• _TASK DIRECTIONS_: Among the records below, find each line containing the word "decorative" and copy it.

• _GIVEN RECORDS_:
***

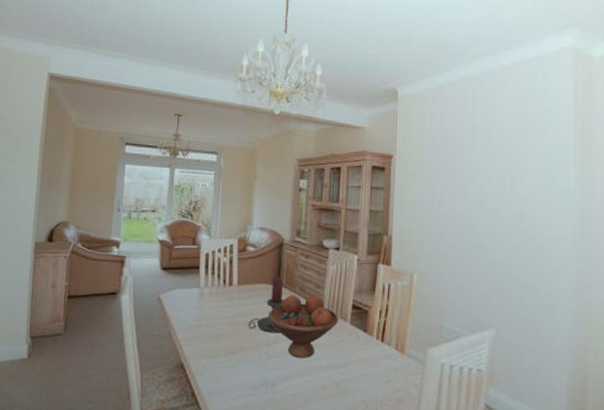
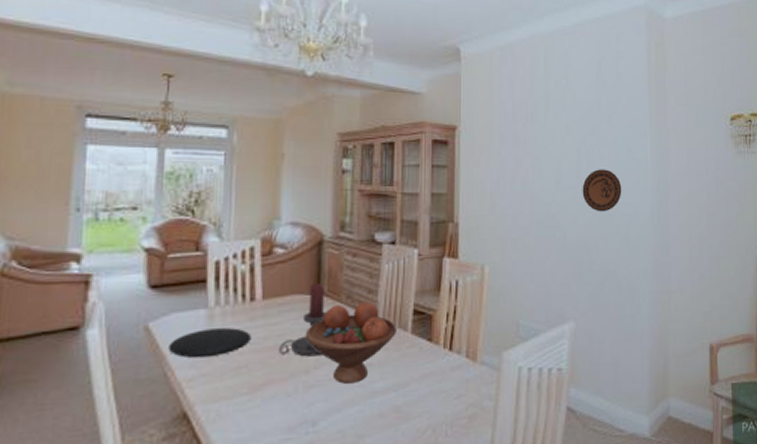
plate: none [173,303,229,325] -> present [168,328,251,359]
decorative plate: none [505,195,545,235] -> present [582,169,622,212]

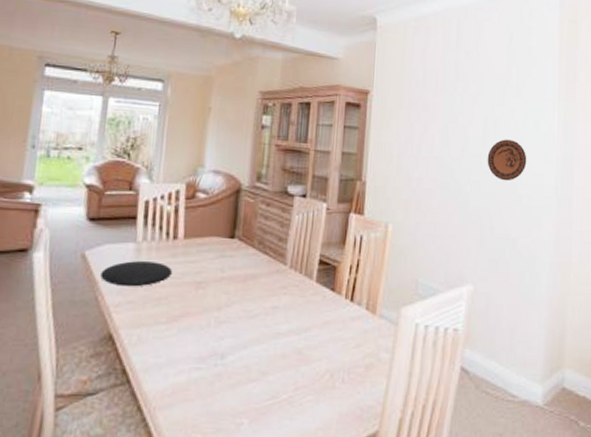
candle holder: present [279,284,327,357] -> none [196,228,240,295]
fruit bowl: present [305,302,396,384] -> none [219,249,303,323]

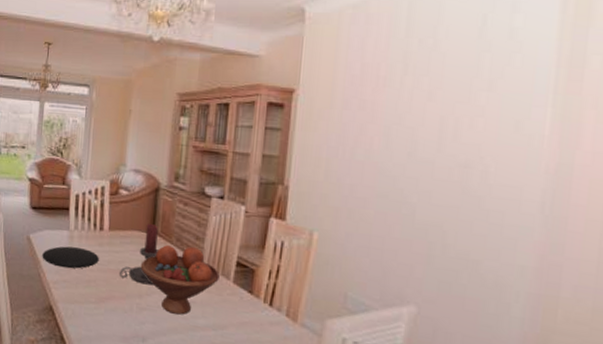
candle holder: none [196,228,240,295] -> present [120,224,159,286]
fruit bowl: none [219,249,303,323] -> present [140,245,220,315]
decorative plate: present [487,139,527,181] -> none [442,143,500,193]

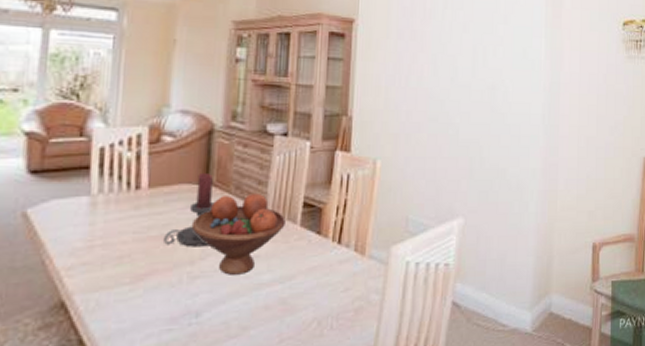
plate: present [42,246,99,269] -> none [47,216,135,247]

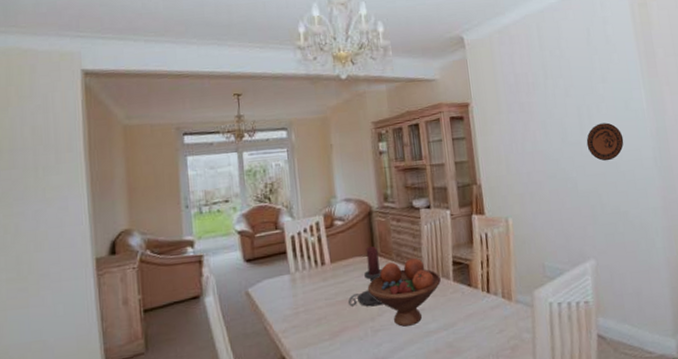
decorative plate: none [476,68,516,111] -> present [586,122,624,162]

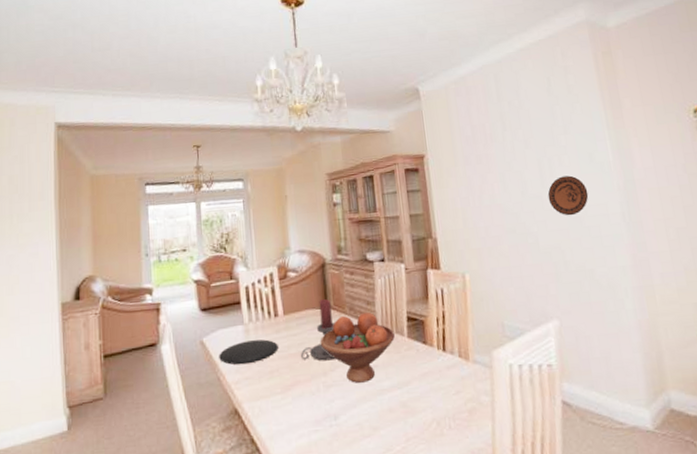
plate: none [265,287,326,314] -> present [219,339,278,365]

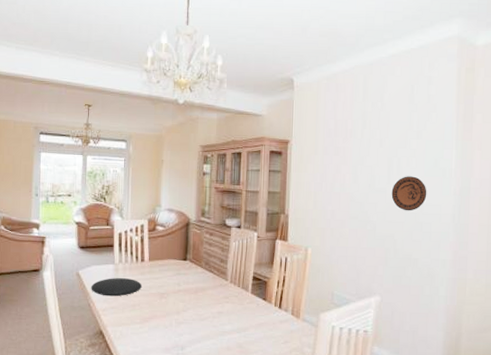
candle holder: present [301,299,336,361] -> none [160,253,192,303]
fruit bowl: present [320,312,395,383] -> none [177,268,240,324]

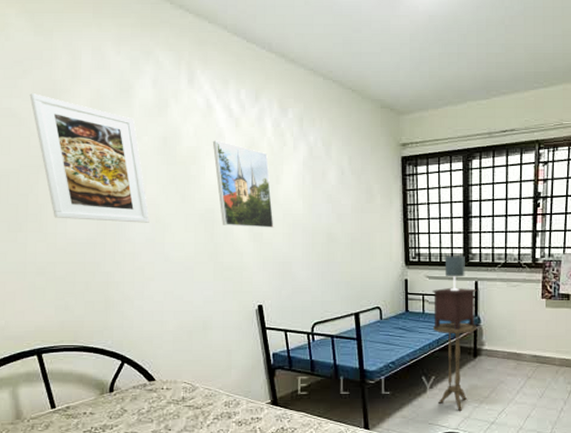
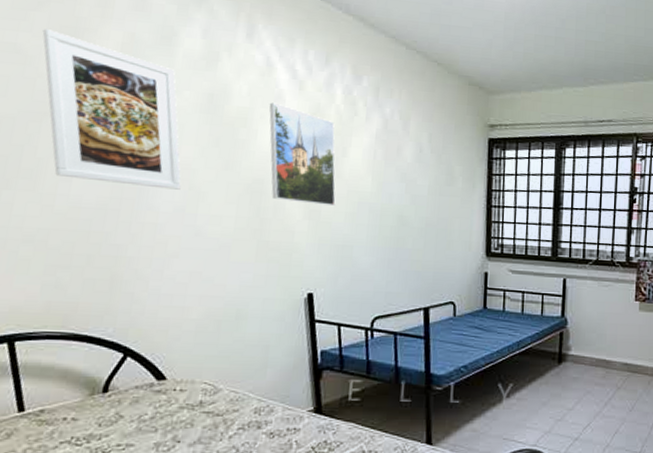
table lamp: present [432,256,477,331] -> none [515,248,565,333]
side table: present [432,322,478,411] -> none [513,322,564,424]

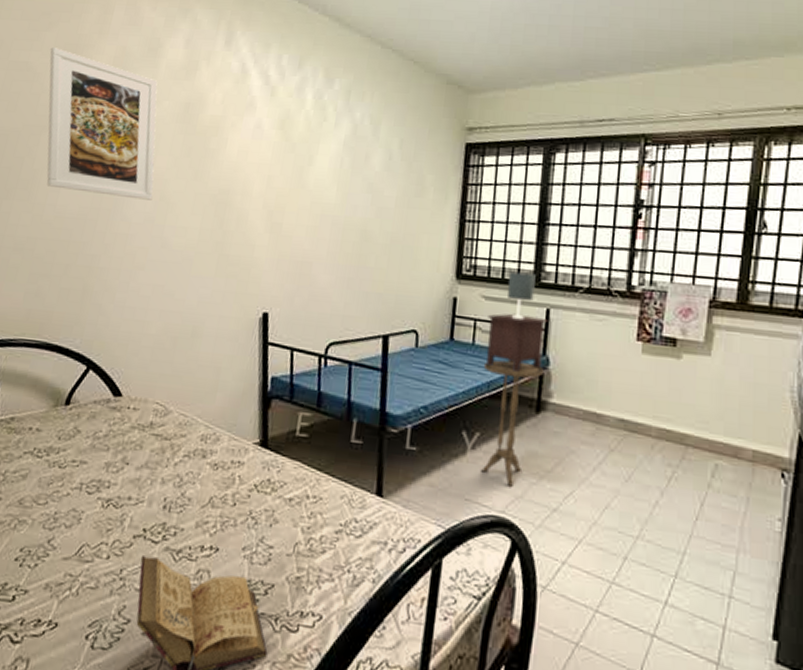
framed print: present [269,102,336,205] -> none [235,110,303,218]
side table: none [513,322,564,424] -> present [481,359,545,487]
table lamp: none [515,248,565,333] -> present [486,271,549,373]

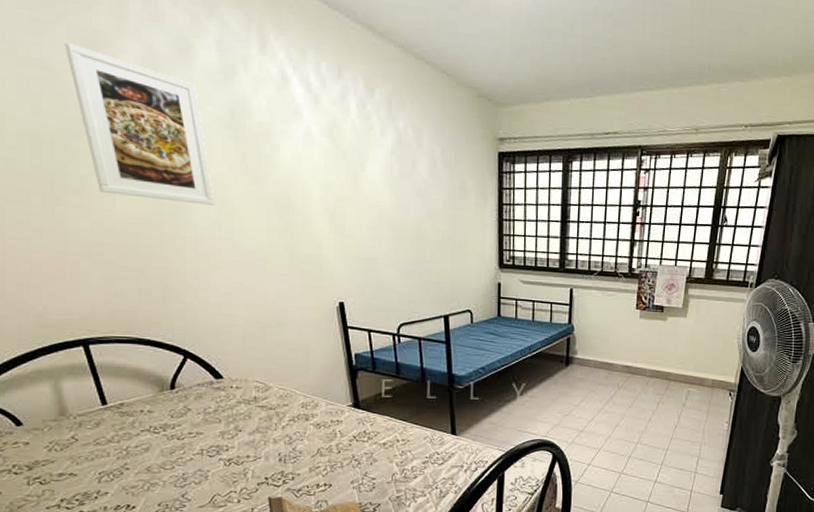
side table: present [481,359,545,487] -> none [525,329,571,419]
table lamp: present [486,271,549,373] -> none [526,260,572,338]

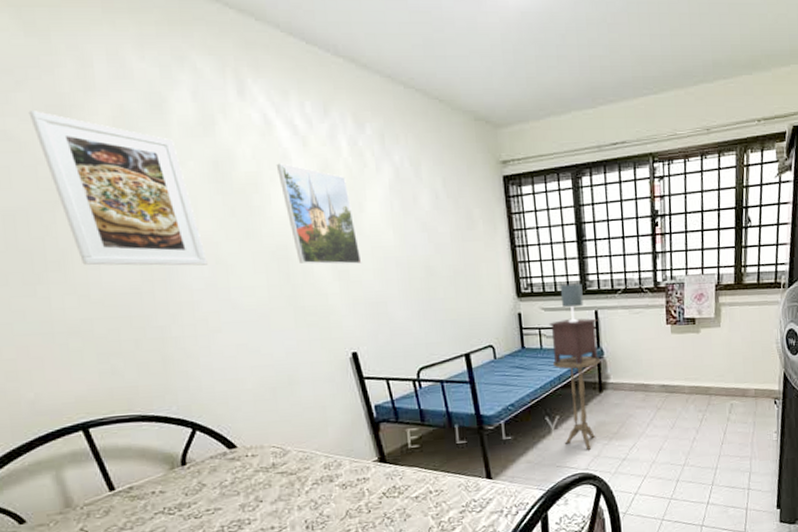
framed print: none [288,117,358,220] -> present [276,163,362,265]
side table: none [525,329,571,419] -> present [552,355,601,450]
table lamp: none [526,260,572,338] -> present [549,283,598,365]

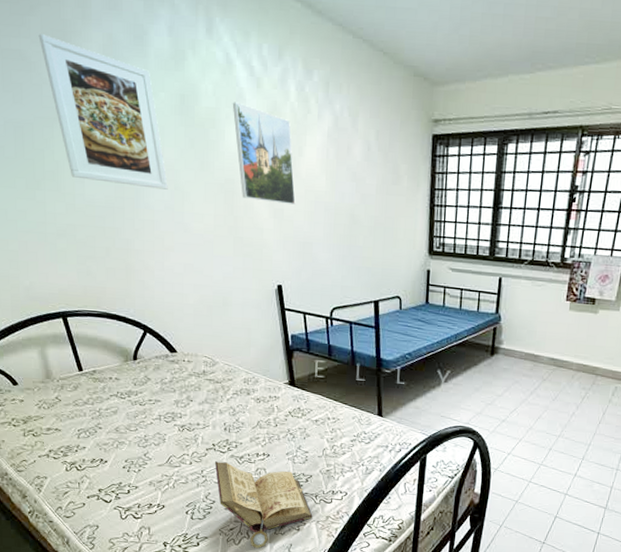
table lamp: present [549,283,598,365] -> none [454,248,501,327]
side table: present [552,355,601,450] -> none [451,317,497,407]

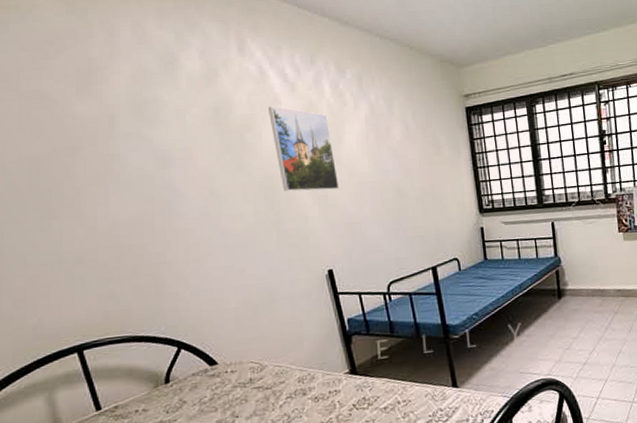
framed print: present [38,34,168,190] -> none [62,73,203,201]

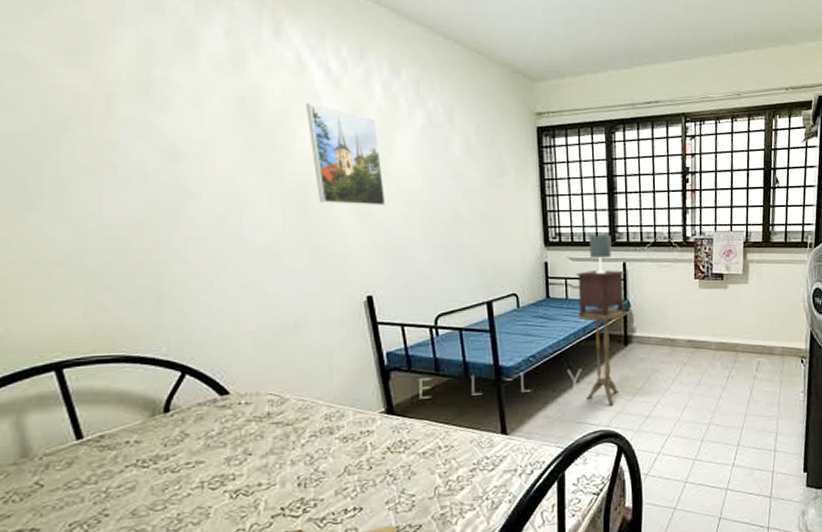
table lamp: none [509,198,556,274] -> present [576,235,626,317]
side table: none [513,264,559,356] -> present [577,307,627,406]

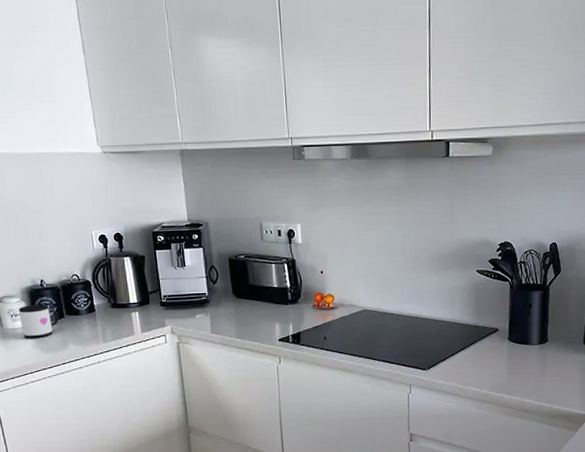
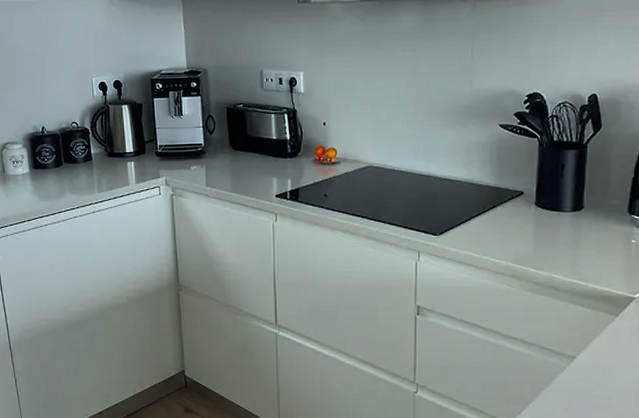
mug: present [18,304,59,338] -> none [20,151,57,185]

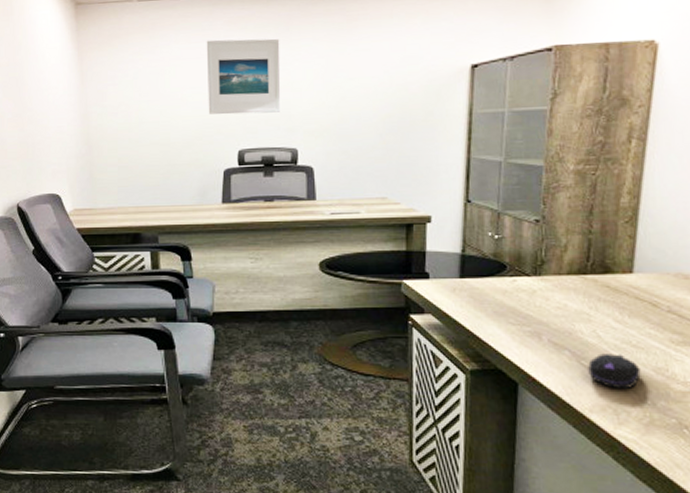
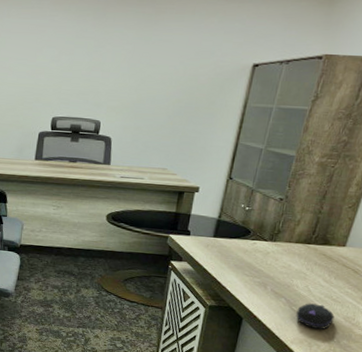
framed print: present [206,38,281,115] -> none [30,17,97,88]

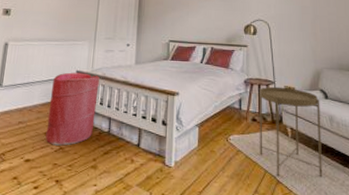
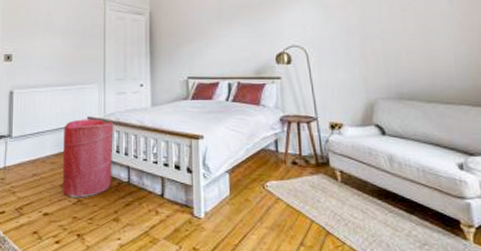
side table: present [260,86,323,178] -> none [299,123,383,227]

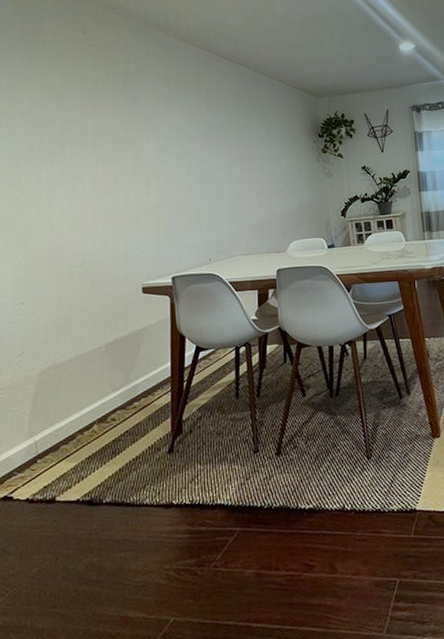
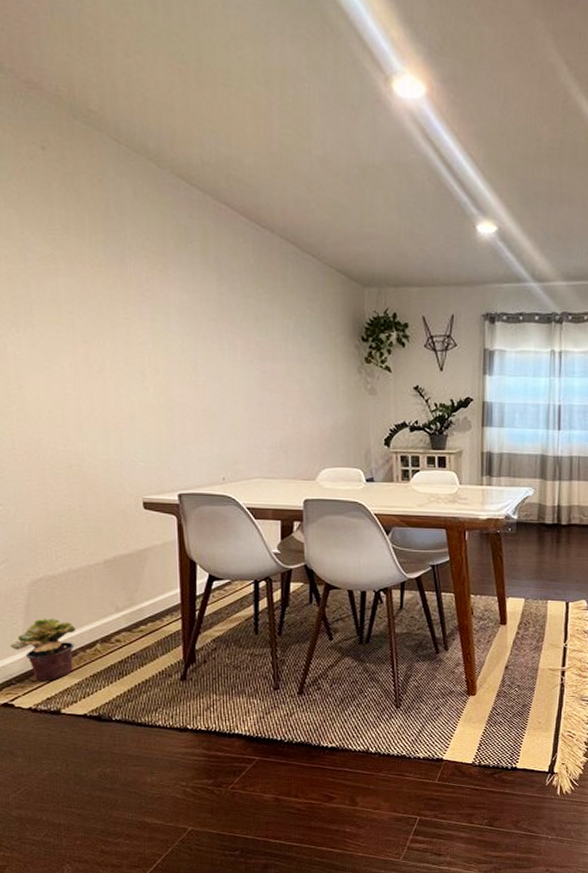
potted plant: none [15,404,76,470] -> present [9,618,76,682]

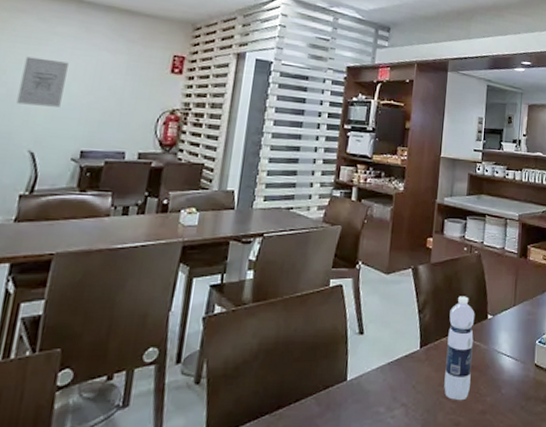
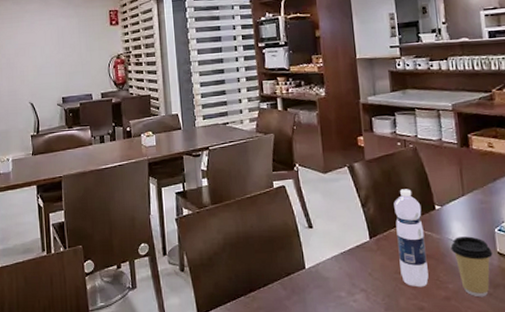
wall art: present [16,56,69,107] -> none [12,31,41,69]
coffee cup: none [495,347,531,410] -> present [450,236,493,296]

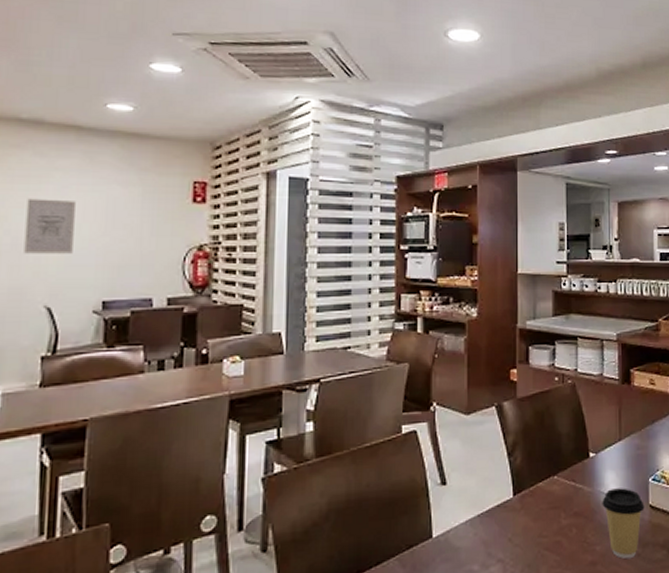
wall art: none [12,31,41,69] -> present [24,198,75,254]
water bottle: present [394,189,429,287] -> none [544,433,575,552]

***

• _SOLUTION TO THIS PROBLEM_:
decorative plate: none [505,195,545,235] -> present [582,169,622,212]
decorative plate: present [487,139,527,181] -> none [442,143,500,193]
decorative plate: none [476,68,516,111] -> present [586,122,624,162]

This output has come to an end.